He played in 13 regular-season games and made seven starts. He finished last season with 4.5 sacks.
“Coming to Atlanta has really allowed him to be able to express himself and become that guy that he wanted to become,” Morris said. “This year has really worked out well for him.”
Quinn reflected on Clayborn’s record-setting game and how happy he was for him on his ride home from the game.
“(When) I was driving home and thinking about him and where he was last year, he was in a really dark (place)” Quinn said.
After Shannon’s kind words, Clayborn worked to rehabilitate his bicep and came back determined to help the Falcons maintain their newfound status as title contenders.
“He’s a very consistent player, one of our most consistent I’d say,” Quinn said.
Clayborn enjoyed his big day.
“For sure, a lot (of satisfaction) after being injured a lot and finally getting to make the plays that you think you can make,” Clayborn said. “I think I have been (making those plays) this season. It’s good to finally have it come around.”
He believes the defensive line is coming together, too.
“It happens every season,” Clayborn said. “You start off with new guys at each position. It takes a while to gel, but once you get gelling you really come together.”
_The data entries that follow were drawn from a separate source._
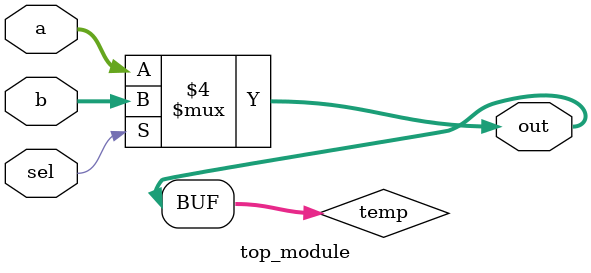
<source format=sv>
module top_module (
    input [99:0] a,
    input [99:0] b,
    input sel,
    output [99:0] out
);

    reg [99:0] temp; 
    
    always @(*) begin
        if (sel == 0)
            temp = a;
        else
            temp = b;
    end
    
    assign out = temp;
    
endmodule

</source>
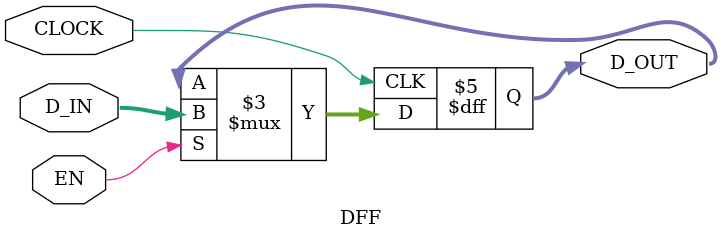
<source format=v>
`timescale 1ns / 1ps

//D-Flip-Flop
module DFF(
    input EN,
    input CLOCK,
    input [31:0] D_IN,
    output reg [31:0] D_OUT
    );
    
    initial D_OUT = 0;
    
    always @(posedge CLOCK) begin
        if(EN) D_OUT <= D_IN;
    end
    
endmodule

</source>
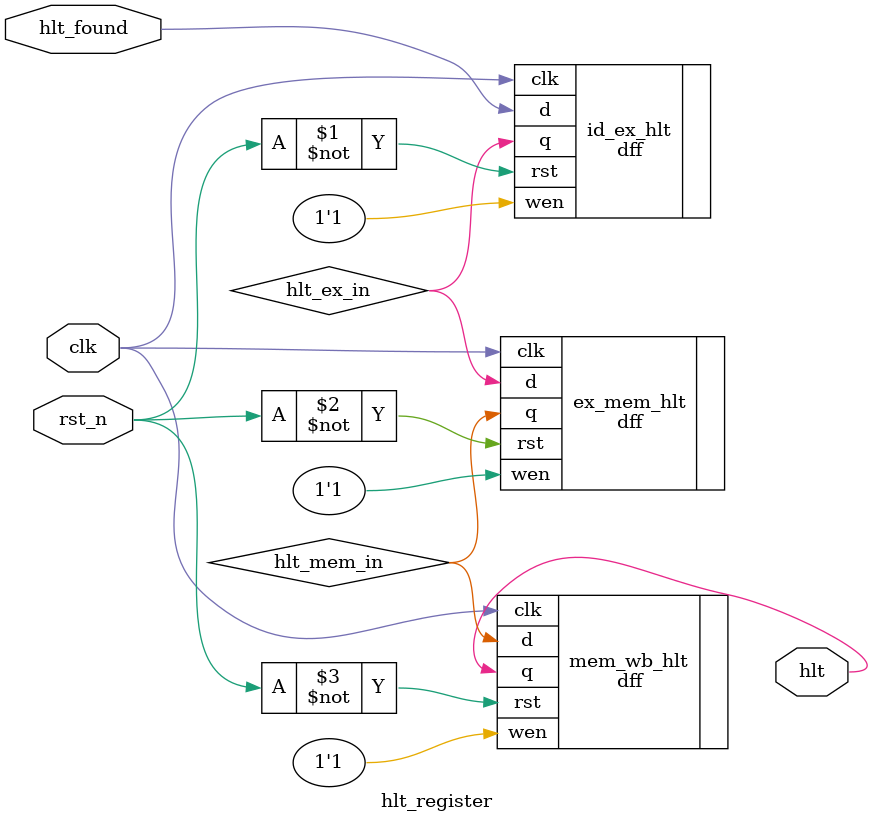
<source format=v>
module hlt_register(clk, rst_n, hlt_found, hlt);

input clk, rst_n, hlt_found;

output hlt;

wire hlt_ex_in, hlt_mem_in;

dff	id_ex_hlt(.q(hlt_ex_in), .d(hlt_found), .wen(1'b1), .clk(clk), .rst(~rst_n)),
	ex_mem_hlt(.q(hlt_mem_in), .d(hlt_ex_in), .wen(1'b1), .clk(clk), .rst(~rst_n)),
	mem_wb_hlt(.q(hlt), .d(hlt_mem_in), .wen(1'b1), .clk(clk), .rst(~rst_n));

endmodule

</source>
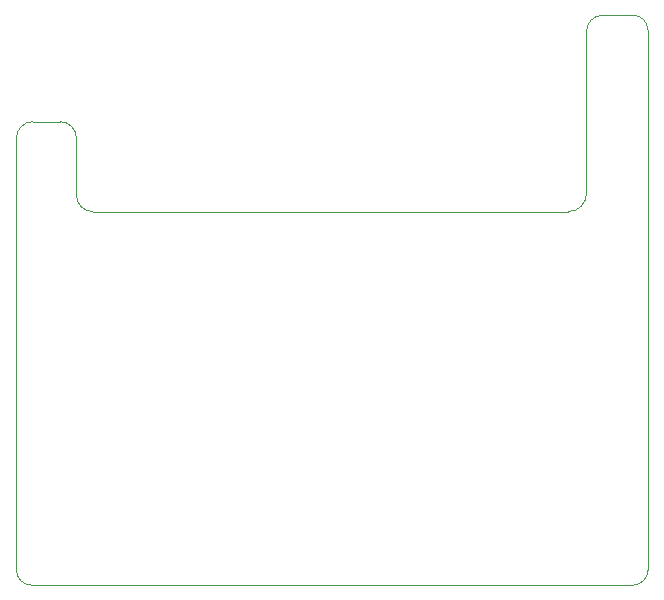
<source format=gbr>
G04 #@! TF.GenerationSoftware,KiCad,Pcbnew,(5.1.5)-3*
G04 #@! TF.CreationDate,2020-02-24T19:19:41-08:00*
G04 #@! TF.ProjectId,ESP-07,4553502d-3037-42e6-9b69-6361645f7063,rev?*
G04 #@! TF.SameCoordinates,Original*
G04 #@! TF.FileFunction,Profile,NP*
%FSLAX46Y46*%
G04 Gerber Fmt 4.6, Leading zero omitted, Abs format (unit mm)*
G04 Created by KiCad (PCBNEW (5.1.5)-3) date 2020-02-24 19:19:41*
%MOMM*%
%LPD*%
G04 APERTURE LIST*
%ADD10C,0.100000*%
G04 APERTURE END LIST*
D10*
X136144000Y-122555000D02*
G75*
G02X134874000Y-121285000I0J1270000D01*
G01*
X188341000Y-121285000D02*
G75*
G02X187071000Y-122555000I-1270000J0D01*
G01*
X187071000Y-74295000D02*
G75*
G02X188341000Y-75565000I0J-1270000D01*
G01*
X183134000Y-75692000D02*
G75*
G02X184531000Y-74295000I1397000J0D01*
G01*
X183134000Y-89408000D02*
G75*
G02X181610000Y-90932000I-1524000J0D01*
G01*
X141351000Y-90932000D02*
G75*
G02X139954000Y-89535000I0J1397000D01*
G01*
X138557000Y-83312000D02*
G75*
G02X139954000Y-84709000I0J-1397000D01*
G01*
X134874000Y-84709000D02*
G75*
G02X136271000Y-83312000I1397000J0D01*
G01*
X136144000Y-122555000D02*
X187071000Y-122555000D01*
X134874000Y-84709000D02*
X134874000Y-121285000D01*
X138557000Y-83312000D02*
X136271000Y-83312000D01*
X139954000Y-89535000D02*
X139954000Y-84709000D01*
X181610000Y-90932000D02*
X141351000Y-90932000D01*
X183134000Y-75692000D02*
X183134000Y-89408000D01*
X187071000Y-74295000D02*
X184531000Y-74295000D01*
X188341000Y-121285000D02*
X188341000Y-75565000D01*
M02*

</source>
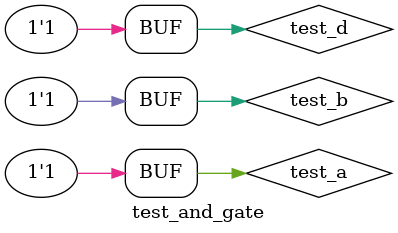
<source format=sv>
module test_and_gate();
	reg test_a;
	
	reg test_d;
	reg test_b;
	wire test_out;
	wire test_out1;
	and_gate dut(.a(test_a),.b(test_b),.out(test_out));
        and_gate dut1(.a(test_d),.b(test_out),.out(test_out1));
	initial begin
		
		test_a=1'b0;
		test_b=1'b0;
		
		test_d=1'b1;
		#5;
		test_a=1'b0;
		test_b=1'b1;
	
		test_d=1'b0;
		#5;
		test_a=1'b1;
		test_b=1'b0;
		
		test_d=1'b1;
		#5;
		test_a=1'b1;
                test_b=1'b1;
	
		test_d=1'b1;
		#5;
	end
	initial begin
	$monitor($time,"in1=%b,in2=%b,out1=%b",test_a,test_b,test_out);
	$monitor($time,"in3=%b,in4=%b,out2=%b",test_d,test_out,test_out1);
	$dumpvars;
	$dumpfile("test.vcd");
	end
endmodule



	

</source>
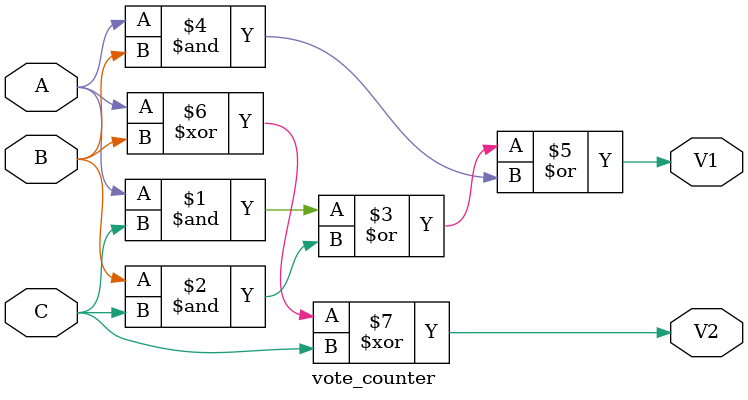
<source format=sv>

module vote_counter (
    input A,
    input B,
    input C,
    output V1,
    output V2);
    
    assign V1 = A&C | B&C | A&B;
    assign V2 = A ^ B ^ C;
    
endmodule
</source>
“I’m always hungry to get after the quarterback,” Clayborn said. “We are as a (defensive) line. It’s another game that we’ll have to do it.”
Bennett was in touch after the game.
“Just hearing from my former teammates because they were happy for me because they know what I’ve been through.” Clayborn said. “That was pretty cool.”
However, Clayborn’s dogs, Ace and King, a pit bull and a French Mastodon, were not real impressed. He tweeted about getting on the floor to play with them, and they wanted to play with one another.
“Where is the love,” Clayborn tweeted.
“My dogs don’t like me very much,” Clayborn quipped. “Nah, I’m just kidding.”
So, now Clayborn’s ready to get seven sacks in a game?
“I wouldn’t say that,” he said. “I wish I was that good. I don’t think so. It’s not like I’m Von Miller or anything. Let’s not go too far. Von is a beast.
“I’m not downplaying what I did. It was pretty awesome, but let’s be realistic.”